He fired the FBI director because of, in his own words, the Russia investigation he was conducted. He tried to get the attorney general to un-recuse himself. He publicly took the side of Vladimir Putin over his own Intelligence Community. That doesn't happen. He took the side of the North Korean dictator in criticizing an American, which was also a former vice president. And even on the smallest things. He comments on market data before the markets open. He tries to pressure the Federal Reserve, which is a long-held norm that presidents have stuck with.

Am I wrong here?

SALE: This president, without a doubt, has violated every protocol that we have all learned to respect and to honor. But isn't the answer to that in November of 2020 that if the people think it's unacceptable, if they don't like his in-your-face style, elect someone else. That's our democratic system. But hyperbole, everyone is guilty of hyperbole.

(CROSSTALK)

BOLDUAN: Sure.

(CROSSTALK)

SALE: -- say treason is ridiculous.

BOLDUAN: But Bill Barr is saying he's not shredding norms. That's what Bill Barr is saying.
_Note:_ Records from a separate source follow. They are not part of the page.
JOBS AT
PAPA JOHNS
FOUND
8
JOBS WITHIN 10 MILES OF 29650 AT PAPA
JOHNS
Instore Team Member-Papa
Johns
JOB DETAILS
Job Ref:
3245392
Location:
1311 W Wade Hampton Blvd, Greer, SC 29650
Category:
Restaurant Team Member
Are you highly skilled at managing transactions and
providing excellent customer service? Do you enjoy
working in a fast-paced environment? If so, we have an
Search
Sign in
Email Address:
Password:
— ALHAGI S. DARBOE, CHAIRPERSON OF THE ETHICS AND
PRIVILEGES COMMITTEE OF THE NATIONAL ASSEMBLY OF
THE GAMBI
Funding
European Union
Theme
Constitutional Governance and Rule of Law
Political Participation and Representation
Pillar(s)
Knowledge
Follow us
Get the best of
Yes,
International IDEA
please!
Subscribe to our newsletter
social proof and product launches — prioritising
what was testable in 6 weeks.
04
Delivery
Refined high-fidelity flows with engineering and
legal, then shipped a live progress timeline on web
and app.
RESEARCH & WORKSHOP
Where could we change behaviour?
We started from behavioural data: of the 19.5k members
SALE: I think Bill Barr is saying there's blame on both sides.

But Bill Barr, for example, used the word spying. Then he said, you know, that's going to make people in the cable world network go crazy. And then he changed it. He said, well, maybe I mean unauthorized surveillance. So hyperbole, exaggerating, yes. But I think the rule of law is going to ultimately prevail.

BOLDUAN: Great to see you. Thank you for coming in, Jon.

Evan, it was great to see you. Thank you so much. I really appreciate it.

Coming up for us, some in the auto industry are now warning what they call a disaster after President Trump threatens to slap new tariffs on Mexico. What they're saying and what it will mean for American consumers. That's next.

[11:24:03] We'll be right back.

(COMMERCIAL BREAK)

BOLDUAN: In the middle of a trade war with China, yes, the one that is still going on, President Trump is now threatening another trade war. This one with Mexico. All because of immigration. Trump now is promising a 5 percent tariff to set in on all goods coming from Mexico starting on June 10th.

One of the industries that could be the hardest hit, U.S. automakers.

CNN's Vanessa Yurkevich is in New Jersey taking a look at the fallout and what this will mean when we're talking about U.S. automakers.

Vanessa, what are you hearing about this?

VANESSA YURKEVICH, CNN POLITICS REPORTER: Hi, Kate. That's right. A trade group representing the biggest U.S. automakers are saying this morning that these tariffs could have a significant impact on the U.S. auto industry. Companies like Ford, Chrysler, G.M., not only get their parts from Mexico, but they also assemble their vehicles there and import them here to the United States as well.

Today, we're at Frank Pezzolla's dealership in Lyndhurst, and he said his biggest selling vehicle is from Mexico, and he's concerned the new tariffs will have a significant impact on his business and with his employees.

(BEGIN VIDEO CLIP)

FRANK PEZZOLLA, OWNER, FRANK'S GMC: If you're a consumer looking to buy one of these nice SUVs, how would you feel about a 5 percent increase in price? I mean, it's going to be tough. A 25 percent increase would probably be disaster. I don't know how we would deal with that.

We have 115 employees that depend on us and depend on selling these vehicles. So I am concerned.